Addressing Hybrid Loopholes

The Turnbull Government is continuing to ensure multinationals pay their fair share of tax – today releasing revised exposure draft legislation to address hybrid mismatch arrangements.

Hybrid mismatches exploit the differences in tax jurisdictions.

This may occur, for example, where an amount is treated as interest in Australia, but is treated as a dividend in a foreign jurisdiction. Multinationals can use this mismatch to their advantage, to reduce the amount of tax they pay in Australia.

A mismatch can also occur where a deduction is available for the same payment in two or more jurisdictions.

The proposed rules are designed to prevent companies doubling up on taxation benefits.
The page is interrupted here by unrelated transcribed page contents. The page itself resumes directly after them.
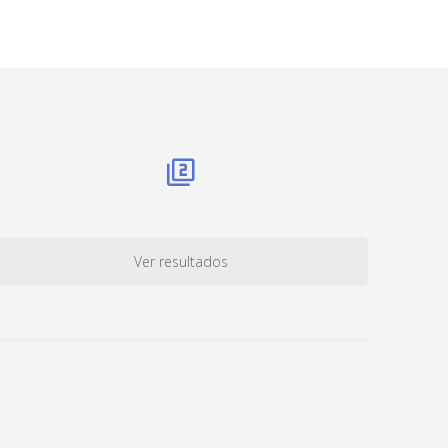
Ver resultados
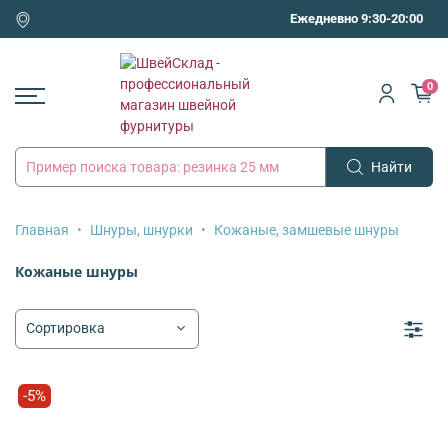
Ежедневно 9:30-20:00
0
Найти
Главная
Шнуры, шнурки
Кожаные, замшевые шнуры
Кожаные шнуры
-5%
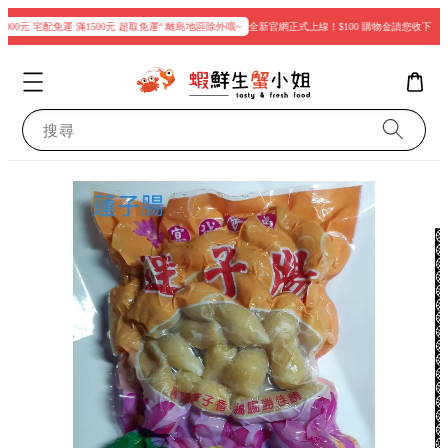
000元 宅配免運 滿1500元 超取免運“ 離島地區除外哦~
全新官網正式上線！$100 購物金請您收下
現
搜尋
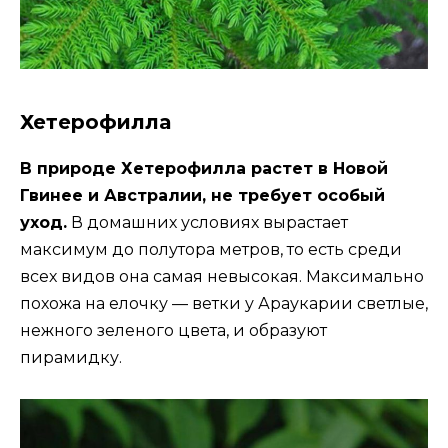
Хетерофилла
В природе Хетерофилла растет в Новой
Гвинее и Австралии, не требует особый
уход.
В домашних условиях вырастает
максимум до полутора метров, то есть среди
всех видов она самая невысокая. Максимально
похожа на елочку — ветки у Араукарии светлые,
нежного зеленого цвета, и образуют
пирамидку.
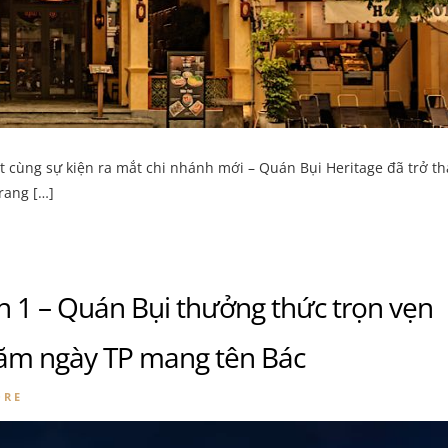
t cùng sự kiện ra mắt chi nhánh mới – Quán Bụi Heritage đã trở t
rang […]
 1 – Quán Bụi thưởng thức trọn vẹn
ăm ngày TP mang tên Bác
ORE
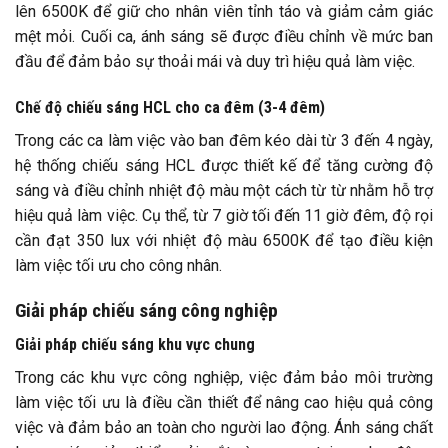
lên 6500K để giữ cho nhân viên tỉnh táo và giảm cảm giác
mệt mỏi. Cuối ca, ánh sáng sẽ được điều chỉnh về mức ban
đầu để đảm bảo sự thoải mái và duy trì hiệu quả làm việc.
Chế độ chiếu sáng HCL cho ca đêm (3-4 đêm)
Trong các ca làm việc vào ban đêm kéo dài từ 3 đến 4 ngày,
hệ thống chiếu sáng HCL được thiết kế để tăng cường độ
sáng và điều chỉnh nhiệt độ màu một cách từ từ nhằm hỗ trợ
hiệu quả làm việc. Cụ thể, từ 7 giờ tối đến 11 giờ đêm, độ rọi
cần đạt 350 lux với nhiệt độ màu 6500K để tạo điều kiện
làm việc tối ưu cho công nhân.
Giải pháp chiếu sáng công nghiệp
Giải pháp chiếu sáng khu vực chung
Trong các khu vực công nghiệp, việc đảm bảo môi trường
làm việc tối ưu là điều cần thiết để nâng cao hiệu quả công
việc và đảm bảo an toàn cho người lao động. Ánh sáng chất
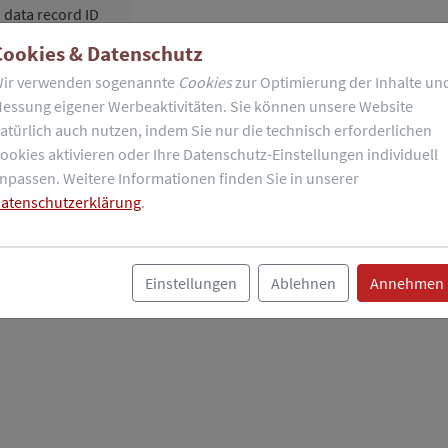
data record ID
Cookies & Datenschutz
Customer number
ir verwenden sogenannte
Cookies
zur Optimierung der Inhalte un
essung eigener Werbeaktivitäten. Sie können unsere Website
s customer-specific encrypted.
atürlich auch nutzen, indem Sie nur die technisch erforderlichen
ookies aktivieren oder Ihre Datenschutz-Einstellungen individuell
npassen. Weitere Informationen finden Sie in unserer
atenschutzerklärung
.
Einstellungen
Ablehnen
Annehmen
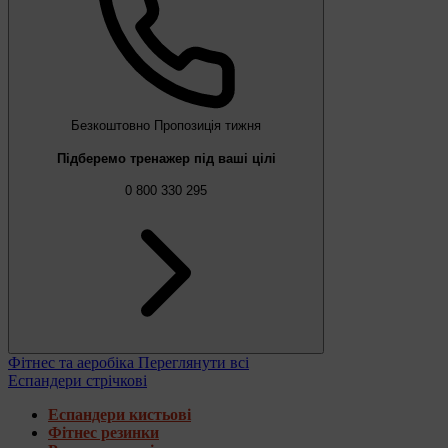
Безкоштовно
Пропозиція тижня
Підберемо тренажер під ваші цілі
0 800 330 295
Фітнес та аеробіка
Переглянути всі
Еспандери стрічкові
Еспандери кистьові
Фітнес резинки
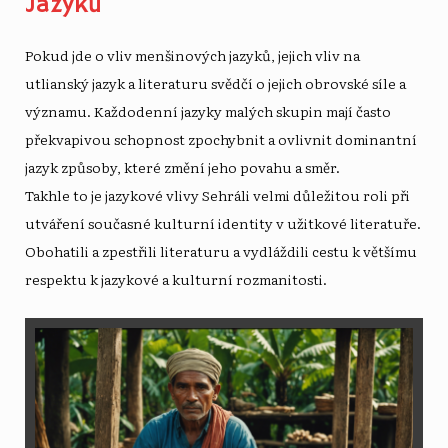
Jazyků
Pokud jde o vliv menšinových jazyků, jejich vliv na
utlianský jazyk a literaturu svědčí o jejich obrovské síle a
významu. Každodenní jazyky malých skupin mají často
překvapivou schopnost zpochybnit a ovlivnit dominantní
jazyk způsoby, které změní jeho povahu a směr.
Takhle to je
jazykové vlivy
Sehráli velmi důležitou roli při
utváření současné kulturní identity v užitkové literatuře.
Obohatili a zpestřili literaturu a vydláždili cestu k většímu
respektu k jazykové a kulturní rozmanitosti.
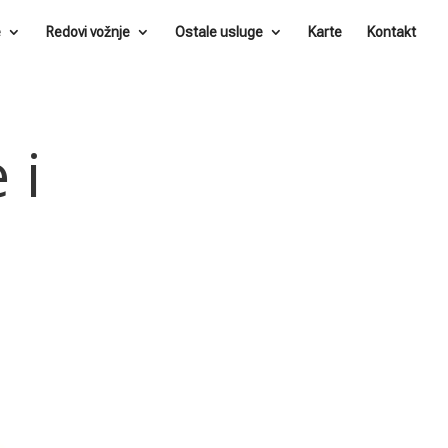
e
Redovi vožnje
Ostale usluge
Karte
Kontakt
 i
The rules will work by either denying deductions or including amounts in assessable income.

The exposure draft legislation implements the recommendations of the Organisation for Economic Co-operation and Development (OECD) reports Neutralising the Effects of Hybrid Mismatch Arrangements and Neutralising the Effects of Branch Mismatch Arrangements.
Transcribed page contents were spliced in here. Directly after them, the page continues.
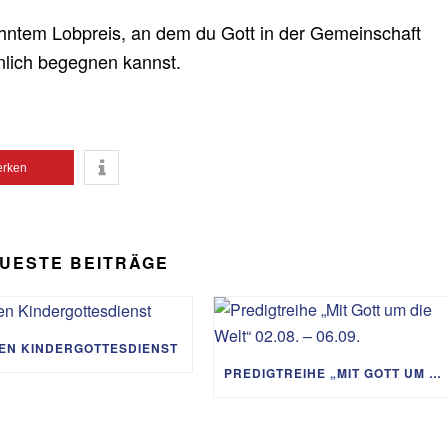
hntem Lobpreis, an dem du Gott in der Gemeinschaft
nlich begegnen kannst.
rken
UESTE BEITRÄGE
IEN KINDERGOTTESDIENST
PREDIGTREIHE „MIT GOTT UM DIE WELT“ 02.08. – 06.09.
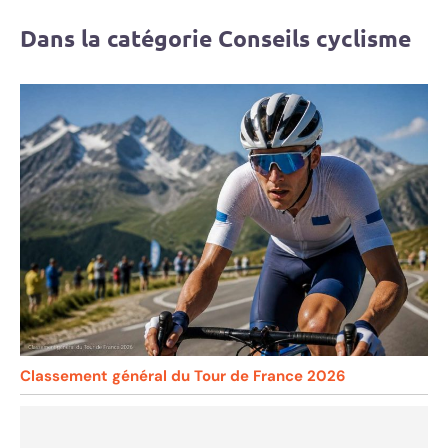
Dans la catégorie Conseils cyclisme
Classement général du Tour de France 2026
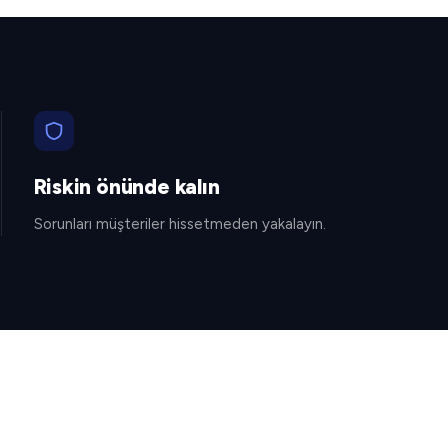
Riskin önünde kalın
Sorunları müşteriler hissetmeden yakalayın.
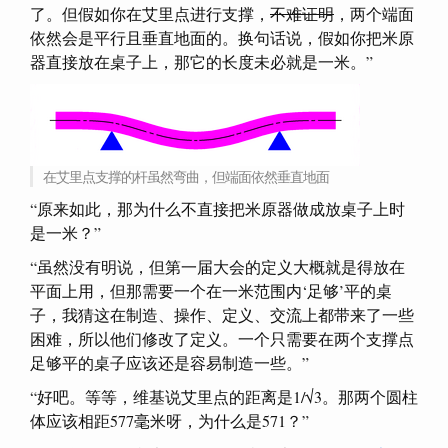
了。但假如你在艾里点进行支撑，
不难证明
，两个端面
依然会是平行且垂直地面的。换句话说，假如你把米原
器直接放在桌子上，那它的长度未必就是一米。”
在艾里点支撑的杆虽然弯曲，但端面依然垂直地面
“原来如此，那为什么不直接把米原器做成放桌子上时
是一米？”
“虽然没有明说，但第一届大会的定义大概就是得放在
平面上用，但那需要一个在一米范围内‘足够’平的桌
子，我猜这在制造、操作、定义、交流上都带来了一些
困难，所以他们修改了定义。一个只需要在两个支撑点
足够平的桌子应该还是容易制造一些。”
“好吧。等等，维基说艾里点的距离是1/√3。那两个圆柱
体应该相距577毫米呀，为什么是571？”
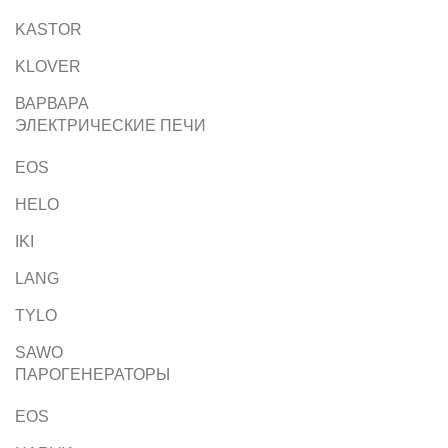
KASTOR
KLOVER
ВАРВАРА
ЭЛЕКТРИЧЕСКИЕ ПЕЧИ
EOS
HELO
IKI
LANG
TYLO
SAWO
ПАРОГЕНЕРАТОРЫ
EOS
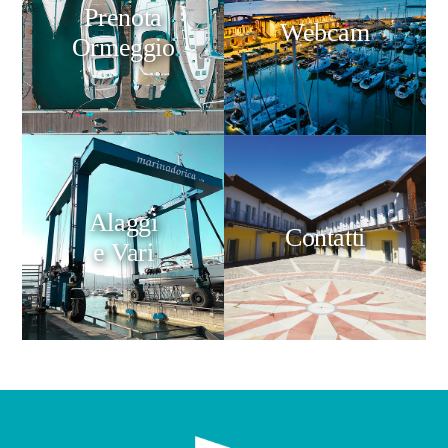
Prenota
Webcam
Ormeggio
Alaggi
Contatti
e Vari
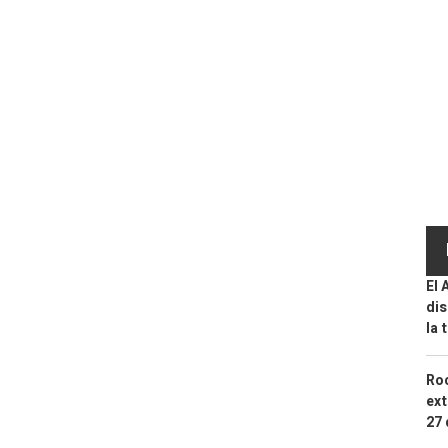
El 
dis
la 
Roc
ext
27 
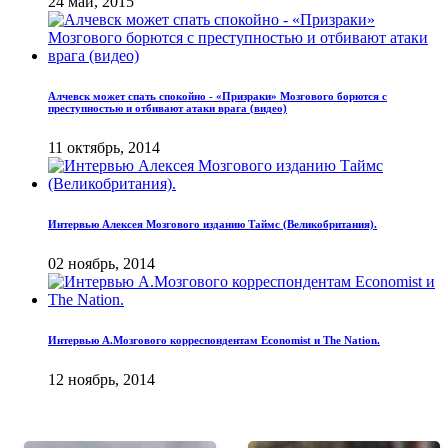
24 май, 2015
Алчевск может спать спокойно - «Призраки» Мозгового борются с
преступностью и отбивают атаки врага (видео)
11 октябрь, 2014
Интервью Алексея Мозгового изданию Таймс (Великобритания).
02 ноябрь, 2014
Интервью А.Мозгового корреспондентам Economist и The Nation.
12 ноябрь, 2014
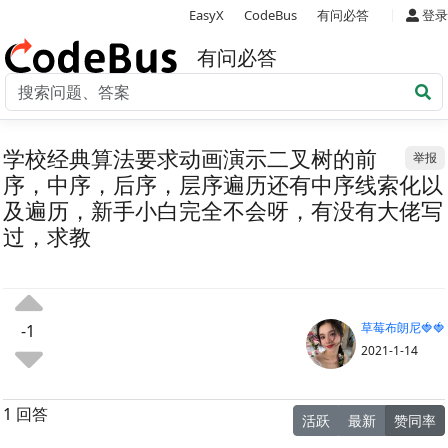
|
EasyX
CodeBus
有问必答
登录
有问必答
学校经典算法要求动画演示二叉树的前
举报
序，中序，后序，层序遍历还有中序线索化以
及遍历，新手小白完全不会呀，有没有大佬写
过，求教
草莓布朗尼🍓🍓
-1
2021-1-14
1 回答
活跃
最新
赞同率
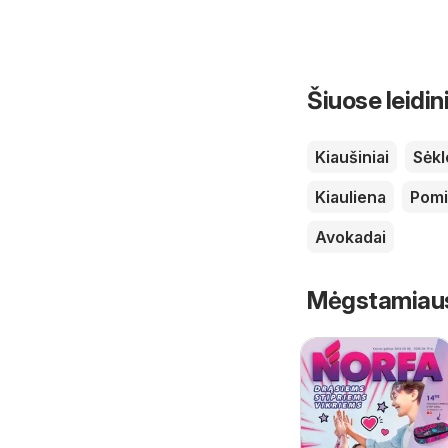
Šiuose leidin
Kiaušiniai
Sėkl
Kiauliena
Pomi
Avokadai
Mėgstamiausi 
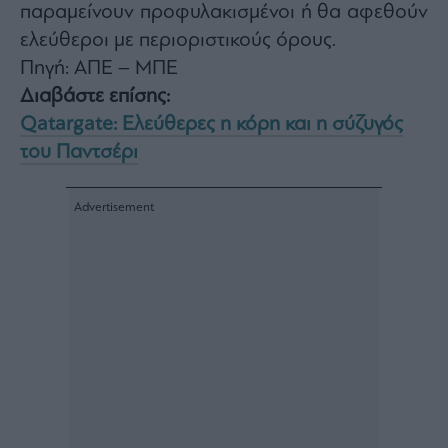
Monocle
παραμείνουν προφυλακισμένοι ή θα αφεθούν
Media
ελεύθεροι με περιοριστικούς όρους.
Lab
Πηγή: ΑΠΕ – ΜΠΕ
Διαβάστε επίσης:
Qatargate: Ελεύθερες η κόρη και η σύζυγός
Mononews100
του Παντσέρι
Εγγραφείτε
στο
Newsletter
του
mononews.gr
By
submitting
your
email,
you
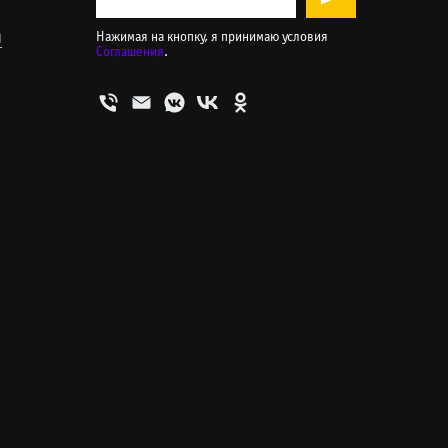
и
Нажимая на кнопку, я принимаю условия
Соглашения
.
It also puts into action a targeted integrity rule to address arrangements designed to circumvent the hybrid mismatch rules.

The hybrid mismatch rules will further strengthen Australia’s tax laws and are another example of the Turnbull Government’s action to shut down loopholes and tackle tax avoidance head on.

By ensuring that all taxpayers including multinationals pay their fair share of tax, we ensure the sustainability of our tax system so that we can fund the infrastructure and services needed by Australians.

The exposure draft of the legislation is on the Treasury website.